- _Exercise prompt_
Render each non-blank line of the records below as a row in a Markdown table with the columns "Row" and "Line," numbering the rows in order. Leave the pictures out of the table.

Given records Start Marker

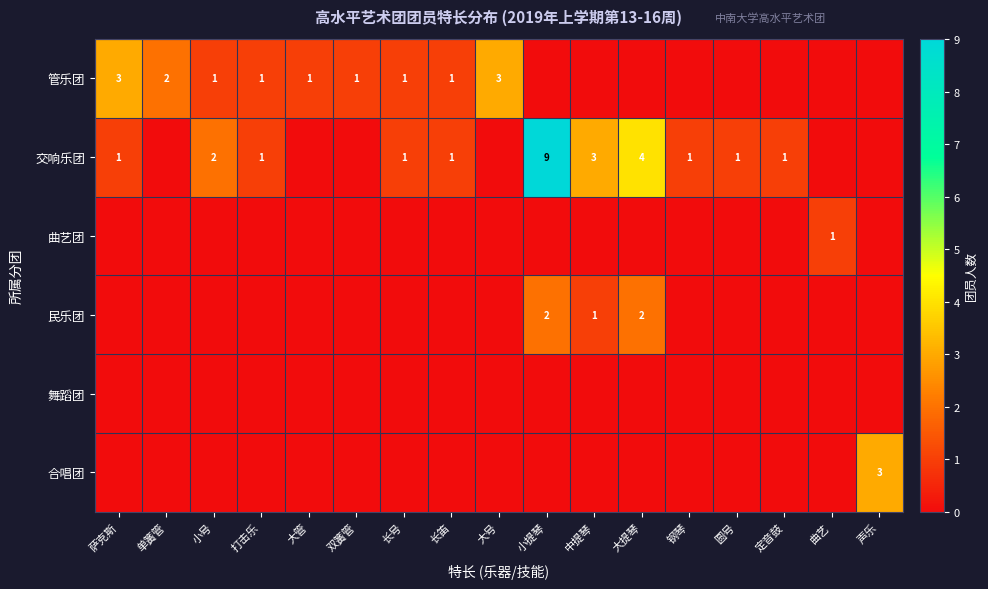

The value of 交响乐团 at 大提琴 is 7. True or false?

False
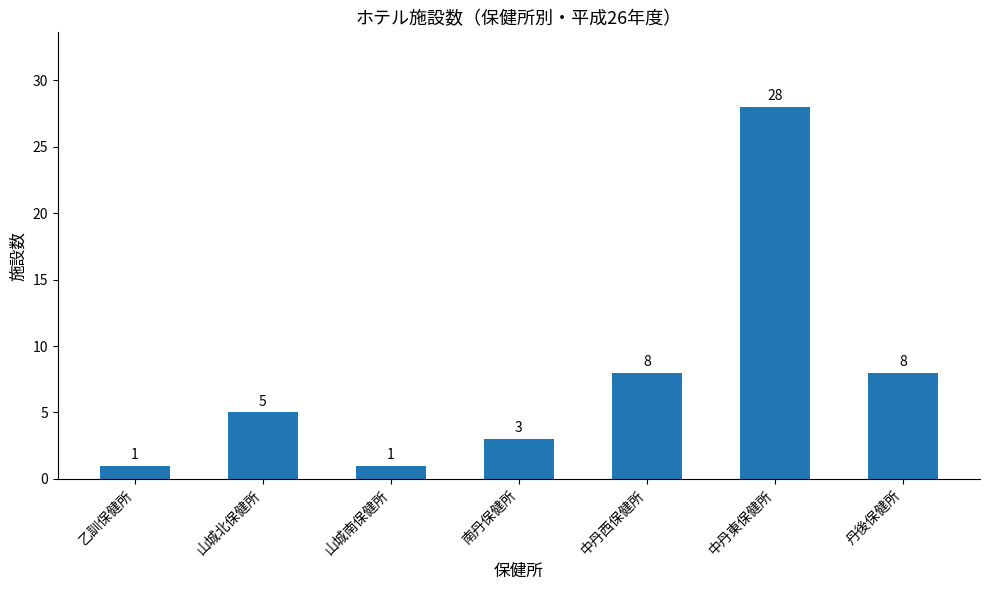

What is the sum of the values at 中丹西保健所 and 山城南保健所?

9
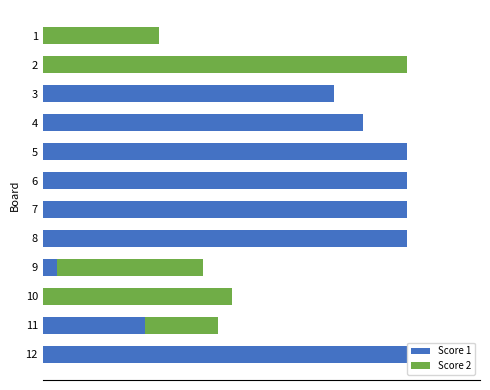

Which series has the widest spread of values?

Score 1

Given records End Marker

- _Expected output_
| Row | Line |
|---|---|
| 1 | The value of 交响乐团 at 大提琴 is 7. True or false? |
| 2 | False |
| 3 | What is the sum of the values at 中丹西保健所 and 山城南保健所? |
| 4 | 9 |
| 5 | Which series has the widest spread of values? |
| 6 | Score 1 |